Five authored identity documents — persona, self, user, relationship, mood. Written by humans during onboarding or via the admin UI. Always sit at the top of every LLM prompt.

1 row per label · never auto-distilled

L2recall_messages

Every message verbatim — user and persona, both sides of every turn. No transformation. The ground truth other layers can reconstruct from.

1 row per message · FTS5 indexed · recent-window into prompt

L3events

Episodic memory. When a session closes, an LLM reads L2 and distills 0–3 discrete events, each with a signed emotional_impact in [-10, +10] and up to 3 relational tags from a closed vocabulary.

concept_nodes WHERE type=EVENT · embedded via sqlite-vec

L4thoughts

Long-term impressions. After gate passes (shock OR timer, never over 3/24h), an LLM reflects on recent L3 events and produces 1–2 thoughts. Every thought must cite its source event IDs via filling[].

concept_nodes WHERE type=THOUGHT · edges in concept_node_filling

writeImmediate · per message

L2 captures every incoming and outgoing message before the LLM streams a reply. This is the only write that happens on the turn's critical path. Latency matters here; keep it fast.

L1 is also a write target, but only by admin edits and the onboarding bootstrap — never per-turn.

distillDeferred · per session

After a session idle-closes (default 30min), a background worker pulls L2 messages and asks a small LLM to extract 0–3 events (L3). If the reflection gate allows, a medium LLM then reflects on recent events to produce 1–2 thoughts (L4), each with explicit filling[] evidence.

readFused · every turn

At assembly time, every new user message triggers: L1 read (all 5 blocks), L2 read (recent window), and an L3+L4 vector search with ranking formula:

total = 0.5·recency + 3·relevance + 2·|impact| + 1·relational_bonus

Nothing ever filters by channel_id (iron rule D4).
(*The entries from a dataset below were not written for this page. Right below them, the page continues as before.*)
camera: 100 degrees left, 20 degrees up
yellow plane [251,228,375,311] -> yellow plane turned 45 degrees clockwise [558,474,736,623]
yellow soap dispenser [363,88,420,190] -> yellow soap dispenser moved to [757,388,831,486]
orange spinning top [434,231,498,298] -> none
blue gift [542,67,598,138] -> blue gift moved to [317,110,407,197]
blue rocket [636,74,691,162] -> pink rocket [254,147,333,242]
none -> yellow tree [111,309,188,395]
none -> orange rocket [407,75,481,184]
📚 Where this scoring formula comes from

The retrieval scoring is a direct descendant of Stanford's 2023 Generative Agents paper (Park et al., "Interactive Simulacra of Human Behavior"). In their implementation at reverie/backend_server/persona/cognitive_modules/retrieve.py, the new_retrieve() function fuses three signals: recency × 0.5, relevance × 3.0, importance × 2.0. EchoVessel's weights are lifted verbatim from there.
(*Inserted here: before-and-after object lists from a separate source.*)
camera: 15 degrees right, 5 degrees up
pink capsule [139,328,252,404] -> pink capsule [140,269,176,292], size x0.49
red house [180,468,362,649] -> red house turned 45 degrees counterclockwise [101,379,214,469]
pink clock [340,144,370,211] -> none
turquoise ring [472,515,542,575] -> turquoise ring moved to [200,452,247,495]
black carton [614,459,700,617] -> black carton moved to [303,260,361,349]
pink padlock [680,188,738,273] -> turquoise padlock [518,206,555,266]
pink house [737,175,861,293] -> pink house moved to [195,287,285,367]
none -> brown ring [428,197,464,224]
Four deliberate divergences from the Stanford original:

  1. Added relational_bonus × 1.0 — a closed-vocabulary tag bonus (identity-bearing / unresolved / vulnerability / turning-point / correction / commitment) tuned for long-term companionship scenarios, where "core facts about who the user is" deserve extra pull.
  2. Time-based recency instead of position-based decay. Stanford: decay^i where i is rank in last-accessed order — being retrieved refreshes the memory (cognitive-psychology "rehearsal" effect). EchoVessel: 14-day half-life from created_at, access never refreshes. Diary-style vs brain-style.
  3. Signed emotional_impact ∈ [-10, +10] instead of their unsigned poignancy ∈ [1, 10]. Lets grief (-9) and joy (+9) stay separated in retrieval; the magnitude drives salience, the sign drives valence grouping.
  4. Min-relevance floor of 0.4 — candidates whose cosine similarity to the query is below the floor get dropped before scoring. Stops truly-orthogonal high-impact memories from surfacing on totally unrelated queries. Added after the Over-recall eval metric flagged the failure mode.

Park's original comment in the reference code: "these weights should likely be learned, perhaps through an RL-like process". For now both projects hand-tune to [0.5, 3, 2]. If you find a better set via eval, the whole ranker is just four floats in memory/retrieve.py.